Passage for review:
·····

Hello from the Other Side


Made a new friend!
I’ve spent a lot of time listening this past year. Listening on my walks for the sudden babbling fountain in the shape of a turtle. Listening for the high-pitched chirp of a cardinal outside my window. It lasers me in, sharpens my senses.

Know what else real listening does? (The kind without earbuds or fifteen open browser windows or endless scrolling, I mean.) It creates a whole lot of space for whatever needs to come through. One of the best parts about sharing these stories with you is listening to how one element may resonate with someone else. The signs, the meaning, the after-life communication–it’s kept me rooted so I can keep growing and moving, too. I’ve shared some of these “sign” stories with others this past year. Often, some form of this response comes: I wish I got a sign from (insert loved one here), too.
The truth is, I entered anticipatory grief years before Ferg actually crossed over. In my proud witchy, woo-woo way, I’ve long believed in signs from the other side. So I guess you could say, I had a little training, an open ear before I knew I needed it most. But the door to that openness and willingness can be thrust open at any time, if you allow it.

I shared the story from part one with a dear friend the day I received that frame with a happy Ferg face smiling back. On the other end of that phone, she said, “Okay, I wasn’t gonna tell you what I’m sending. But it’s a book about signs. Except ... I mean ... sounds like you could have written this book!” Flattered. Also: holy intrigue.

After deploying overseas for work and entering one last pack-and-move shuffle to my new, real apartment, I finally had an address to claim as my own where that package from my friend arrived on the exact three-month anniversary of Ferg’s crossing (because yes, it becomes second nature to keep track of time passing like that!). That book, Signs: The Secret Language of the Universe by Laura Lynne Jackson, is the piece I credit for siphoning much of the stagnant ache and transforming it into focus, into movement, into a conversation. It’s the book I’ve gifted most often this year, and the doorway I needed to feel validated and less alone in flexing the muscle of intuition. It, quite simply, affirmed the power of a life continued.

Story after true story sang me to peace. I ate up the guidance of how to co-create your own “sign” language, recognizing I was (shocker) already doing it. Mostly, just by listening and focusing. After all, a conversation without listening is just a jumble of noise.

·····

Dataset entries:
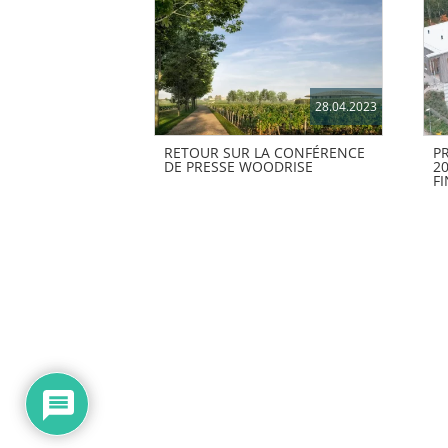
28.04.2023
RETOUR SUR LA CONFÉRENCE
P
DE PRESSE WOODRISE
2
F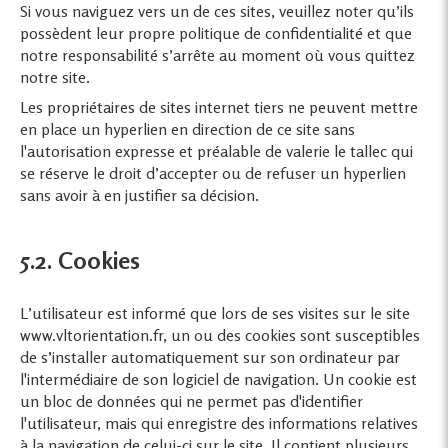
Si vous naviguez vers un de ces sites, veuillez noter qu’ils
possèdent leur propre politique de confidentialité et que
notre responsabilité s’arrête au moment où vous quittez
notre site.
Les propriétaires de sites internet tiers ne peuvent mettre
en place un hyperlien en direction de ce site sans
l'autorisation expresse et préalable de valerie le tallec qui
se réserve le droit d’accepter ou de refuser un hyperlien
sans avoir à en justifier sa décision.
5.2. Cookies
L’utilisateur est informé que lors de ses visites sur le site
www.vltorientation.fr, un ou des cookies sont susceptibles
de s’installer automatiquement sur son ordinateur par
l'intermédiaire de son logiciel de navigation. Un cookie est
un bloc de données qui ne permet pas d'identifier
l'utilisateur, mais qui enregistre des informations relatives
à la navigation de celui-ci sur le site. Il contient plusieurs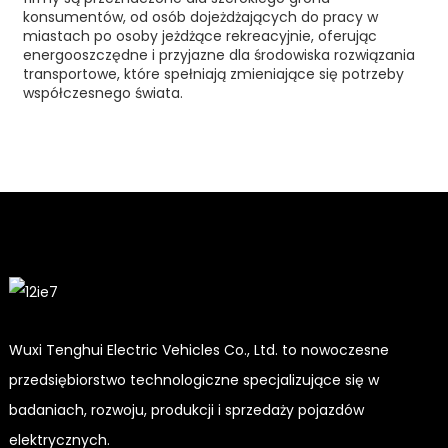
konsumentów, od osób dojeżdżających do pracy w
miastach po osoby jeżdżące rekreacyjnie, oferując
energooszczędne i przyjazne dla środowiska rozwiązania
transportowe, które spełniają zmieniające się potrzeby
współczesnego świata.
Wuxi Tenghui Electric Vehicles Co., Ltd. to nowoczesne
przedsiębiorstwo technologiczne specjalizujące się w
badaniach, rozwoju, produkcji i sprzedaży pojazdów
elektrycznych.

·····

Work to complete: Rewrite the essay about signs from the other side between "I’ve spent a" and "one here), too.", inclusive, putting "blue jay" wherever "cardinal" appears.

Expected answer:
I’ve spent a lot of time listening this past year. Listening on my walks for the sudden babbling fountain in the shape of a turtle. Listening for the high-pitched chirp of a blue jay outside my window. It lasers me in, sharpens my senses.

Know what else real listening does? (The kind without earbuds or fifteen open browser windows or endless scrolling, I mean.) It creates a whole lot of space for whatever needs to come through. One of the best parts about sharing these stories with you is listening to how one element may resonate with someone else. The signs, the meaning, the after-life communication–it’s kept me rooted so I can keep growing and moving, too. I’ve shared some of these “sign” stories with others this past year. Often, some form of this response comes: I wish I got a sign from (insert loved one here), too.